Food & Supplements

My Supplements

There are many supplements out there that work well for some people and don’t work at all for others. Whether you’re a male or female, these are the supplements I consider essential to maximize your fat loss and/or muscle mass gains. (These are the Supplements I take.)

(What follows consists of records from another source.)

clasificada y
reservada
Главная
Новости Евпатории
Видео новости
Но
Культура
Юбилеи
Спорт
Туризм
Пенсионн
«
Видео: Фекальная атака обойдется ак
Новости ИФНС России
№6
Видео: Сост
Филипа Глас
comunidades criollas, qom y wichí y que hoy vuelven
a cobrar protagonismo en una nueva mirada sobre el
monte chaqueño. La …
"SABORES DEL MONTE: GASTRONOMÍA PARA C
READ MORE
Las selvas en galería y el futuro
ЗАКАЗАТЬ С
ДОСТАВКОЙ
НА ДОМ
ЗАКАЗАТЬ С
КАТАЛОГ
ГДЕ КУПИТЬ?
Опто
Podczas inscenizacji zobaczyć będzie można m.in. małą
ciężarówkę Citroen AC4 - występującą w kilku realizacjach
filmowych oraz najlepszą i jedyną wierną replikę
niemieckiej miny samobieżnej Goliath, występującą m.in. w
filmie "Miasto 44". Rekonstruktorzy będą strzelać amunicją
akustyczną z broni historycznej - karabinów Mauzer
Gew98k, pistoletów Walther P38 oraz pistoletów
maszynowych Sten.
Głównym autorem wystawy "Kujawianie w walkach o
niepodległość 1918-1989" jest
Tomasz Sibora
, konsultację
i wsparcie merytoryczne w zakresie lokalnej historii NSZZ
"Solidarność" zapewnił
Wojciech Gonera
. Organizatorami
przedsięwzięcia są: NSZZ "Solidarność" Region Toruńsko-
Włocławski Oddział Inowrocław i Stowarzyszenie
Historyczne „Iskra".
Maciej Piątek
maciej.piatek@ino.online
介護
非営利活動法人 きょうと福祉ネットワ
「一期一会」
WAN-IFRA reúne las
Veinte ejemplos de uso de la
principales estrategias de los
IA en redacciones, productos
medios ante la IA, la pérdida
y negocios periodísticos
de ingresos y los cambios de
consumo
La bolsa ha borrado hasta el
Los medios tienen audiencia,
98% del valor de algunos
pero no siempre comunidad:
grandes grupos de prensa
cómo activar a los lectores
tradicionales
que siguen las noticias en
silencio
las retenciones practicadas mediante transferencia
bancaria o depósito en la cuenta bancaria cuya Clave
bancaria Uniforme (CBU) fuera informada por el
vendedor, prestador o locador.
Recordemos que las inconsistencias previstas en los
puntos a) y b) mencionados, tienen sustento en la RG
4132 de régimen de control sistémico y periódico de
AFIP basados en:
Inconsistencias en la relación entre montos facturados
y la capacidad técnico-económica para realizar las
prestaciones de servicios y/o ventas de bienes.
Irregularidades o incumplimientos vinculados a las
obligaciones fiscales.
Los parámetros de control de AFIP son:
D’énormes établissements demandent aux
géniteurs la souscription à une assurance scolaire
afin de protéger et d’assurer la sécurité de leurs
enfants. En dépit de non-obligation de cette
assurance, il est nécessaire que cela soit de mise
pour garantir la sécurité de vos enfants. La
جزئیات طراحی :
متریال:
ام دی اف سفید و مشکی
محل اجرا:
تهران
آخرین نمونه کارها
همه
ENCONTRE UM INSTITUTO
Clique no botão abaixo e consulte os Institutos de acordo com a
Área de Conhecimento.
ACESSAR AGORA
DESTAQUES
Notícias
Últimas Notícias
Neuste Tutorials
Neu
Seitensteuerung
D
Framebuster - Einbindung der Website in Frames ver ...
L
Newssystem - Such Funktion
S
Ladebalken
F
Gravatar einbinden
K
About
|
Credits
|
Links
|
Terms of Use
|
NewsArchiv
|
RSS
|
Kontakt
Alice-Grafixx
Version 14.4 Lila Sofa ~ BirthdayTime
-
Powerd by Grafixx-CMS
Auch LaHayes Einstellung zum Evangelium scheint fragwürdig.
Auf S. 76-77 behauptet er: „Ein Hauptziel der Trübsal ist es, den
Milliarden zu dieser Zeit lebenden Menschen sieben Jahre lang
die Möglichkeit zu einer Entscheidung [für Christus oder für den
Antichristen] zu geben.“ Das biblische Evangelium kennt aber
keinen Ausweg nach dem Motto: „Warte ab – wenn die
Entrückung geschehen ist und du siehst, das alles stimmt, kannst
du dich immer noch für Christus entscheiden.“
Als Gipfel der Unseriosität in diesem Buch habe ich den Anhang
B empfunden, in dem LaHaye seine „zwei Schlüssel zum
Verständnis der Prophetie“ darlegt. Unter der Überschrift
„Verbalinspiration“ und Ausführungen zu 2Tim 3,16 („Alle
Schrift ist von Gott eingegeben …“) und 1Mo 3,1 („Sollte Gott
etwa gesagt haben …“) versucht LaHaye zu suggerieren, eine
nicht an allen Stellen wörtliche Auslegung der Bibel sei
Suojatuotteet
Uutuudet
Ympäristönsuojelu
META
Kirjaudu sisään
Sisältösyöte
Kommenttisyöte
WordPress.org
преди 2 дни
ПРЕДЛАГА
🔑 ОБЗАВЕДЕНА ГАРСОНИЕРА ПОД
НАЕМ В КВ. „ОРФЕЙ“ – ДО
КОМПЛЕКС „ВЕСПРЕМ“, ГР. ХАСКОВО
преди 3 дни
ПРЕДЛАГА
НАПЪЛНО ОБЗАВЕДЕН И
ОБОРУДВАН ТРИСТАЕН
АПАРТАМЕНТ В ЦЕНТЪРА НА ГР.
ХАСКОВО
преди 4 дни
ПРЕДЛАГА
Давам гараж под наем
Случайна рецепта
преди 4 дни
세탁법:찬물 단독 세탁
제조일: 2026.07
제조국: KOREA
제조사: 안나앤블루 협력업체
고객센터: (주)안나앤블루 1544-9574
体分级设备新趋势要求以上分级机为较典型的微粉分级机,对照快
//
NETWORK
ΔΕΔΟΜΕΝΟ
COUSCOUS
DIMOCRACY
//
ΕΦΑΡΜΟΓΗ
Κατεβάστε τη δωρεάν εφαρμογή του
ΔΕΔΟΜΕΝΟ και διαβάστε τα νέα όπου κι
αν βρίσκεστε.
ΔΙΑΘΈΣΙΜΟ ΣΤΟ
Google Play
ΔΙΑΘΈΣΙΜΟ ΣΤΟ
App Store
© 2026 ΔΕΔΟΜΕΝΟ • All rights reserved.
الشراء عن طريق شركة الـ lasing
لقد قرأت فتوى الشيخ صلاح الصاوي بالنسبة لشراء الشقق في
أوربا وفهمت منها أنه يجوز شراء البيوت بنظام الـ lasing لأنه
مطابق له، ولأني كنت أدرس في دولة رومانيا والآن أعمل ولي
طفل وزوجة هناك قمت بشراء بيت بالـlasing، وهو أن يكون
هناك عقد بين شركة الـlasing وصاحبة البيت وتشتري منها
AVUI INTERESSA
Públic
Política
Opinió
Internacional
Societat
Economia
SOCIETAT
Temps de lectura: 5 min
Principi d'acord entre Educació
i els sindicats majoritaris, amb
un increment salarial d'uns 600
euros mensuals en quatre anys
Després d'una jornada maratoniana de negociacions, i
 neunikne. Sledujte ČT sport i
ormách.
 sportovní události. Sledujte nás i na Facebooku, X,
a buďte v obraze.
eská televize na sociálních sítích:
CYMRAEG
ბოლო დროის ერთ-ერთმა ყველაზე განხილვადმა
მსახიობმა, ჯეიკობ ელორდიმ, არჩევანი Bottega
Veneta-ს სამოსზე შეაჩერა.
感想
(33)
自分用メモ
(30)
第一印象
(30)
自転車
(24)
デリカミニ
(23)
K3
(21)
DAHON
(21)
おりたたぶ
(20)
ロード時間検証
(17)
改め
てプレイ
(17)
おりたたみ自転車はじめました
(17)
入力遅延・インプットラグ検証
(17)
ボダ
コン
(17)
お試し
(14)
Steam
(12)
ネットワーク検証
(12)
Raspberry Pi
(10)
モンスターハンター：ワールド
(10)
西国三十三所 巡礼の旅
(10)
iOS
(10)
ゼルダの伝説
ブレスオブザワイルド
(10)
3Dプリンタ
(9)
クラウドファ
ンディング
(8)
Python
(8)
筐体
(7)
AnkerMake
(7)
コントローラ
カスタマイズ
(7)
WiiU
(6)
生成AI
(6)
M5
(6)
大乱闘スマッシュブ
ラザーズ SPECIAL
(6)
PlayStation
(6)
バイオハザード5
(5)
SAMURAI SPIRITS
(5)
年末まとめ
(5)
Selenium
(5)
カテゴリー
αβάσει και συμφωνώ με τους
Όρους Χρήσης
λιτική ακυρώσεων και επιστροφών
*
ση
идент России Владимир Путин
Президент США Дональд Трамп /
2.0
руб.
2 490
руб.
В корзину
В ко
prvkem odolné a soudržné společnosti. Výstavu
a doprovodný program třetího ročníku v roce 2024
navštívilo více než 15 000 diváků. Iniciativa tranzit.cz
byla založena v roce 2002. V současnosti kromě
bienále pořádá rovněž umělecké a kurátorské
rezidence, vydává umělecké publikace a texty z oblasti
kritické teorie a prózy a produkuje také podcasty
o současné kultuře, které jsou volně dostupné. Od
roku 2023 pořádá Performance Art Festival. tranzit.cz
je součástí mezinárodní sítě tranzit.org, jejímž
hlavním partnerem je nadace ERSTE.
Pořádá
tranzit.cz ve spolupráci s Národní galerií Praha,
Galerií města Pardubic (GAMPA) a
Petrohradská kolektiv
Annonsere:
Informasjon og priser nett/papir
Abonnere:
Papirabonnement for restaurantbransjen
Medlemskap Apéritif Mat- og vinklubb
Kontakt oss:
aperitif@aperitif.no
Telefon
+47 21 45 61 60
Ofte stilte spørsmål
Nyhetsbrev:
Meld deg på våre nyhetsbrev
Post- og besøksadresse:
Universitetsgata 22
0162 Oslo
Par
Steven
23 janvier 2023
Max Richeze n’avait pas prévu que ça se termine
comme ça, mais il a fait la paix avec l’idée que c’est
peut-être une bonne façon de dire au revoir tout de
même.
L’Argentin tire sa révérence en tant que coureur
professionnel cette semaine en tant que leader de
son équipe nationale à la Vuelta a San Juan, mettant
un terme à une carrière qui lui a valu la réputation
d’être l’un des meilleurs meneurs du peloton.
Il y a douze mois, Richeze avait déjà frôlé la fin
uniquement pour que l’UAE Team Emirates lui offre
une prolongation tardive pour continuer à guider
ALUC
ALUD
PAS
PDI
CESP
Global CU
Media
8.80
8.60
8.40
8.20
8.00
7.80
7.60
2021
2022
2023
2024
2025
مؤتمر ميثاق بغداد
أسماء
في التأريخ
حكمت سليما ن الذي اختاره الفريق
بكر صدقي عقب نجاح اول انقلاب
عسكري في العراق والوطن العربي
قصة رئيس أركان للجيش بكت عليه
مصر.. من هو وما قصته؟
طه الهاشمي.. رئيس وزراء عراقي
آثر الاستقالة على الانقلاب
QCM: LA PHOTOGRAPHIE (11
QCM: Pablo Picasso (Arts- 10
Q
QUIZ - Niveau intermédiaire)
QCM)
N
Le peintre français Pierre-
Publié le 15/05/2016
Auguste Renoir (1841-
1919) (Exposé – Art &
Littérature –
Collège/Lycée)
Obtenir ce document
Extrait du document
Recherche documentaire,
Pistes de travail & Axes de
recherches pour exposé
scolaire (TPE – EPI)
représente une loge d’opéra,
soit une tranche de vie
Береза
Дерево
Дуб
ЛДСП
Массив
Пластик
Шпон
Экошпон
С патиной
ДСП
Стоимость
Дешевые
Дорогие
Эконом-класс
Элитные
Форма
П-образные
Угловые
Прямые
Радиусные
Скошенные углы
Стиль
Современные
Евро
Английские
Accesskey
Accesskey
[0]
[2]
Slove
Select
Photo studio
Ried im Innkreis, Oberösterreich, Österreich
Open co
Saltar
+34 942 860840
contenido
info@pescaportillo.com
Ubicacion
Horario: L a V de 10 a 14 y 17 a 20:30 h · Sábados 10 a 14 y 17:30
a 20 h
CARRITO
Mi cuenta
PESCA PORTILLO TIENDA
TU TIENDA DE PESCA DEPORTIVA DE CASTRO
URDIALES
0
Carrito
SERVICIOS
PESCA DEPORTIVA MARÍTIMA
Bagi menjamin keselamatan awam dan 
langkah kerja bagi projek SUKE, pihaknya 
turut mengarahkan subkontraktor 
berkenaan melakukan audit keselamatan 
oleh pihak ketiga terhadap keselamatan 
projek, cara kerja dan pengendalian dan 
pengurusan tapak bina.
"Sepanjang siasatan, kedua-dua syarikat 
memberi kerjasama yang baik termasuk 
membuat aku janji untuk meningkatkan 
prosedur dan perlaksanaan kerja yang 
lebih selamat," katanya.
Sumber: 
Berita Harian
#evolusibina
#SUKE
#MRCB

ProLab 100% Creatine monohydrate. This is German creatine (purest form). The “creapure” stamp on the label ensures this.  
Optimum Nutrition Glutamine Powder (I take only 1/2 tsp. with my creatine.)  
Optimum Nutrition 100% Natural Casein protein. (Slow digesting protein; I usually blend Old Fashioned Rolled Oats with this (for a MRP), I usually sip it before bed.  
Optimum Nutrition Optimen (Multivitamin)  
Optimum Nutrition BCAAs (Branch Chain Amino Acids)  (When I don't have time to drink Xtend or Core ABC.)  
Scivation VasoCharge (N.O. type product; I take it 30 minutes prior to working out on an "as needed" basis.  Typically I'll only use it when I need that extra edge for my workouts, especially on an occasional leg day.  
Scivation Xtend (Glutamine, BCAAs, & more mixed for a good tasting drink; I sip it during my workouts and between meals.)  I alternate with Xtend and Core ABC.  
Core ABC (Glutamine, BCAAs, & more mixed for a good tasting drink. I sip it during my workouts & between meals.) I alternate with Xtend and Core ABC.  
Flax Seed Oil, made by NOW Nutrition. (Essential Fatty Acids; I take this after most meals of the day, and especially before bed).  
Optimum Nutrition Pro Complex Gainer (High Carb MRP; I have ½ a serving right before breakfast, ½ serving with dextrose during my workout, & ½ serving with dextrose post workout right before my meal.  I only drink this during my bulking phase.  
Pro Lab Whey Isolate  (Fast digesting protein; I often mix some rolled oats with this as well).  

“My favorite Meal Replacement Product”

Old Fashioned Oats, Whey Protein, and Natural Casein Protein.  

I drink 2 of these per day. I believe this is an ideal all natural MRP. It’s fantastic for those of us that find it difficult to get their daily quota of calories or if you’re simply on the run. You can add however many grams of protein and carbs needed exclusively for you. On occasion I’ll feel nauseous trying to force huge plates of food down, instead I’ll sometimes eat only a 1/2 a plate of food and have a half of a shake as well.

Don’t forget though, you must eat as much regular food (or more) than shakes in a day. Whole foods have nutrients that shakes lack.

“Please don’t take away my creatine or whey protein”

Out of all these supplements I use; by far the two I consider most important is the creatine monohydrate and whey protein. As long as my diet is in check I feel everything else can simply give me that extra edge.